LSTM Stock Price Prediction Model
Libraries used:
* pandas: For data manipulation and analysis.
* numpy: For numerical operations and array manipulation.
* scikit-learn (sklearn): For data preprocessing tasks such as scaling and train-test split.
* torch: Core library for building and training neural networks.
* torch.nn: Module containing various neural network layers and loss functions.
* pytorch_lightning: A lightweight PyTorch wrapper for high-performance neural network training.
* TensorBoardLogger: Logger for PyTorch Lightning that logs metrics for visualization in TensorBoard.
Functions:
data_windowing(file, window_size):
* Input: file (str) - Name of the CSV file containing historical stock data, window_size (int) - Size of the input sequence/window.
* Output: Returns input sequences and corresponding output labels for training the LSTM model.
* Reads the CSV file, extracts the 'Close' prices, and creates input-output pairs by sliding a window over the data.
generate_predictions(model, dataloader):
* Input: model (LSTMModel) - Trained LSTM model, dataloader (DataLoader) - PyTorch DataLoader containing the data for prediction.
* Output: Returns arrays of predictions and actual values.
* Runs the trained model on the data provided by the dataloader to generate predictions. It iterates over batches of data, computes predictions using the model, and appends them to a list. After processing all batches, it concatenates the predictions and actual values into numpy arrays.

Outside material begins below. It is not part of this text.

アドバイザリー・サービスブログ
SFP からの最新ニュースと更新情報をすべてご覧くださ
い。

* plot_predictions(predictions, actuals, title):
* Input: predictions (ndarray) - Array of predicted values, actuals (ndarray) - Array of actual values, title (str) - Title for the plot.

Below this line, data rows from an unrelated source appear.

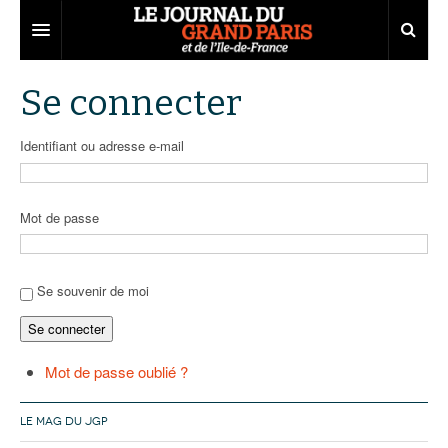
Grand Paris
Se connecter
Territoires
Identifiant ou adresse e-mail
Entreprises
Aménagement
Départements
Collectivités
Développement économique
Mot de passe
Carnet
Institutions
Emploi
75
Les Assises du Grand Paris
Services urbains
Attractivité
77
Nominations
Se souvenir de moi
Se connecter
Le podcast
Innovation
78
Portraits
Éditions précédentes
Transport
91
Agenda
Ecouter les épisodes
Mot de passe oublié ?
Marchés publics
92
Lire les résumés
LE MAG DU JGP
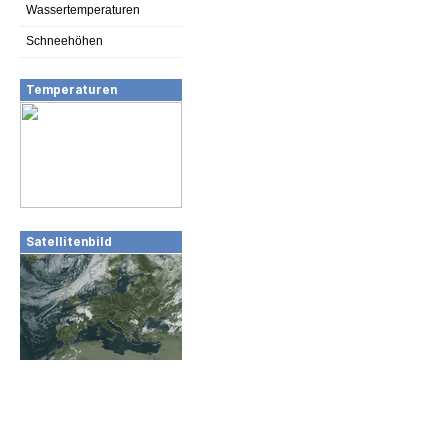
Wassertemperaturen
Schneehöhen
Temperaturen
Satellitenbild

* Plots the predicted values against the actual values over time. It visualizes the trend and performance of the model's predictions compared to the ground truth. The plot includes a legend to distinguish between actual and predicted values, and axis labels for clarity.
Classes:
LSTMModel(pl.LigtningModule):
Description: Defines the LSTM model architecture inheriting from PyTorch Lightning's LightningModule.
Attributes:
* lstm: LSTM layer with specified input size and hidden size.
* linear: Linear layer for output prediction.
Methods:
* __init__(self, input_size, hidden_size): Constructor method to initialize the model.
* forward(self, input): Forward pass through the model.
* configure_optimizers(self): Configures the optimizer for training.
* training_step(self, batch, batch_idx): Defines a single training step.
*validation_step(self, batch, batch_idx): Defines a single validation step
Usage:
* Ensure the historical stock data is available in a CSV file.
* Adjust the parameters such as window_size, hidden_size, and max_epochs according to your requirements.
* Run the script.
Conclusions: LSTMs are widely employed for time series forecasting, yet they encounter challenges in accurately predicting stock price data owing to the inherent randomness and complexity of the stock market. A relatively straightforward deep learning algorithm relying solely on past prices cannot suffice for predicting a domain as intricate as the stock market. The graph illustrates the disparities between the actual observed price values and the predictions generated by the LSTM: As depicted, the algorithm tends to produce predictions closely resembling the actual prices observed on the preceding day. Overall, while LSTM algorithms can capture certain patterns in stock price data, their ability to accurately predict future prices is constrained by the inherent challenges and complexities of financial markets.